Property Report

Company/ Rocket Homes

Role/ Research Lead & Experience Designer

Responsibilities

  • Research/ plan development, execution, analysis, and reporting.

  • Design/ analytics evaluation, wireframes, and defining technology requirements.

Team/ 1 Product Manager, 1 Sr. User Experience Designer

Opportunity/ From competitor research and user feedback we identified a need for off-market home listings on Rocket Homes.

Goal/ Create an experience that provides information on home equity and market conditions to drive engagement with home buying and refinancing products.

Impact/ 33% increase in conversion with mortgage and refinance products.

Discovery & Define

Iterative Design Approach

A Data-Centric Approach

Our journey towards creating an optimal user experience involved two distinct approaches. Initially, we utilized a data-centric approach, analyzing information from our databases, such as market conditions, sold home listings, and property equity, to construct wireframes for user feedback. However, after just three users, a major flaw emerged - the data complexity and duplicative points hindered usability.

Refining Through User Goals

Recognizing the importance of understanding our users' objectives, we adopted a user goal approach. Each data point on the page was matched with a corresponding user goal, leading us to identify redundant sections. Through this process we reduced the content by half. The revised designs were user tested again.

User Testing & Outcomes

Research Approach

Goal/ Gather feedback on concept designs for Property Report.

Participants/ Homeowners purchasing a new home in 6 months.

Method/ Unmoderated user tests with prototypes.

Findings

  1. Users felt the information provided could help with their decision to buy a new home or refinance their current home.

  2. Users were surprised by the amount of public information about their home.

  3. Users wanted more information such as crime and school ratings.

Outcomes

The team iterated on the designs using the findings and delivered to development for launch.

Measure & Iterate

Mixed Methods

The launch of the new product was in phases with an internal pilot followed by full launch. This was done in order to test data quality prior to full launch.

Pilot Survey

Goal/ Gather feedback focusing on data accuracy.

Participants/ Internal employees across the company.

Method/ Survey

Live User Test

Goal/ Gather user feedback on live experience from external users.

Participants/ Homeowners with intent to purchase in the next 6 months.

Method/ Unmoderated user tests

Findings & Outcome

Top 3 Findings

  1. Data quality was low with many of the live test participants unable to complete their tasks due to data being unavailable.

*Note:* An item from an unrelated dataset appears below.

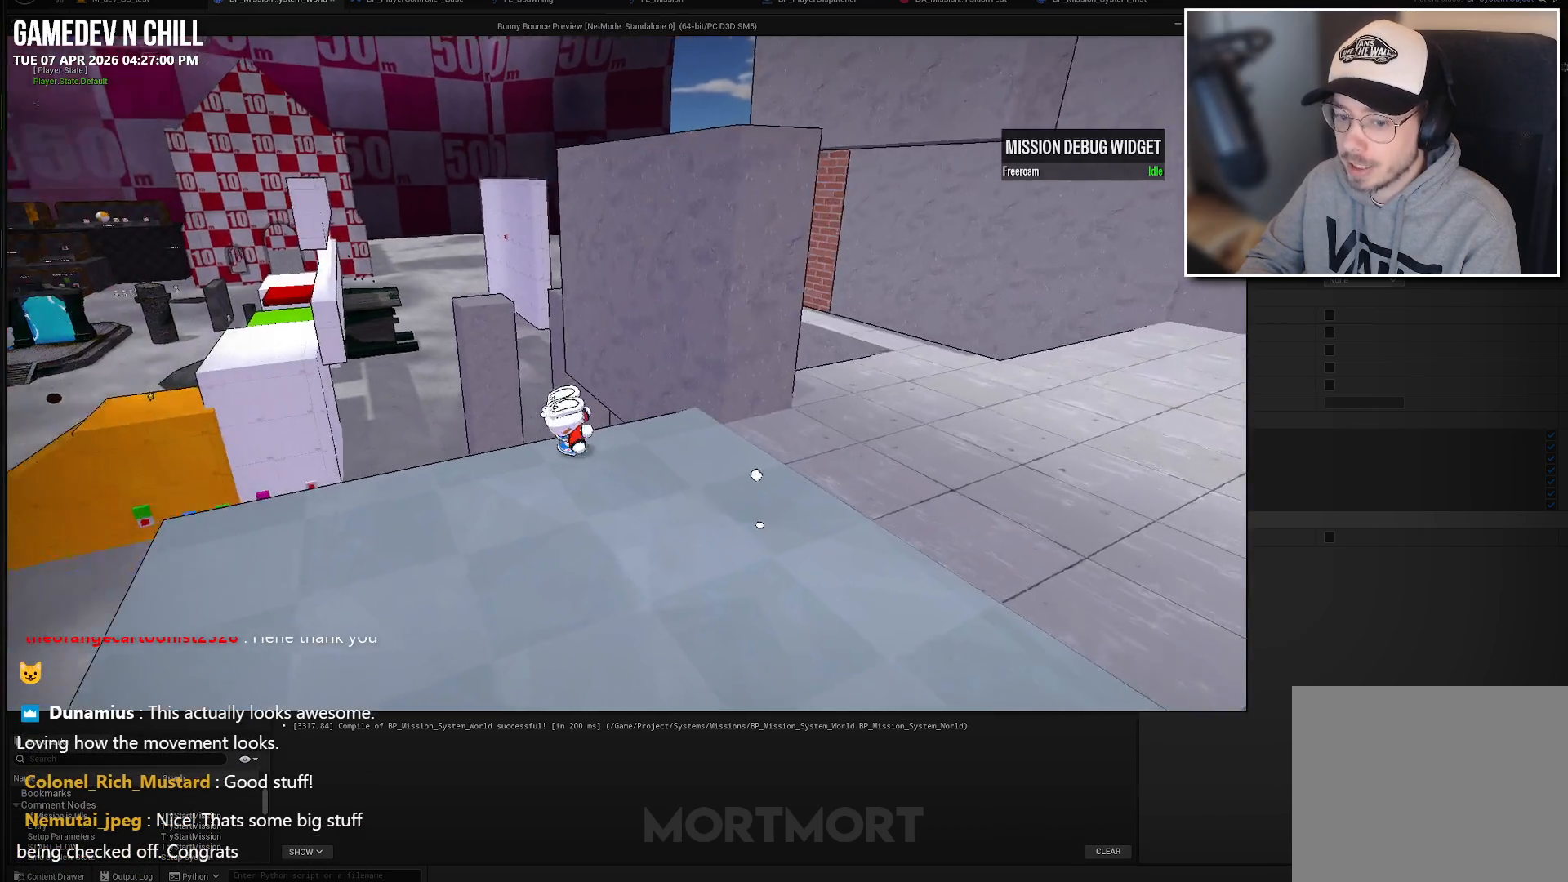
{"buttons": [], "left_stick": "center", "right_stick": "center", "events": [[17, "left_stick", "down"], [33, "right_stick", "left"], [400, "right_stick", "center"], [433, "left_stick", "center"]]}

    1. Some survey participants mentioned similar issues, but occurrences were small.

  2. Many participants questioned the data quality and wanted to understand how the information was populated.

  3. Users wanted a way to ‘claim’ their home and edit their home information to update data.

Outcome

The team investigated the data issues for several months, but at some point priorities shifted, and the project was left live without updates.

One Year Later …

During prioritization it was determined to decomission Property Report due to low engagement. Reviewing prior research I took it upon myself to dig into data quality and engagement based on survey and user testing feedback to see if there were missed opportunities.

Analytics Deep Dive

Hypothesis

I began with the hypothesis that users who have all available data will have higher engagement.

Approach

I began by investigating what analytics were available. There were some critical analytics missing, but I was able to use what was available in Google Analytics to answer two questions:

  1. How many users did, or did not, see all available data?

  2. Comparing the two groups, what was their engagement with the experience?

Findings

  1. I found that only 15 - 20% of our users were seeing the full experience.

  2. Those that saw the experience were five times more likely to engage than those who did not.

  3. After one year of being live that would equate to a missed opportunity of exposure to over a million users.

Identifying the Problem

After identifying the scale of the problem, I met with legal, product, and technology to discuss why data would not be loading. We found that during design and development we missed critical data logic that needed to be taken into consideration:

  1. Legal restrictions varied state to state, and some states did not allow our data to be publicly viewed.

  2. Some homes appeared without attributes (beds, baths, sq feet), a flaw in our data provider, which also caused data not to load.

Fixing the Problem

Identifying that it was both legal and data challenges we approached it in two ways:

  1. Our team began working with our data vendor to ensure higher quality information. Including evaluating out new vendors to increase data quality.

  2. I created wireframes of every page option with technology requirements reflecting our legal and data limitations. This created logic for the experience to change based on available information.

Outcome

While it was a long road we had two great outcomes:

  1. The evaluation of the data provider led to the acquisition of a new vendor with higher quality data for across the company.

  2. We went up to an 80 - 90% load rate allowing almost all users to see the available data leading to consistent 33% increase in engagement with the experience.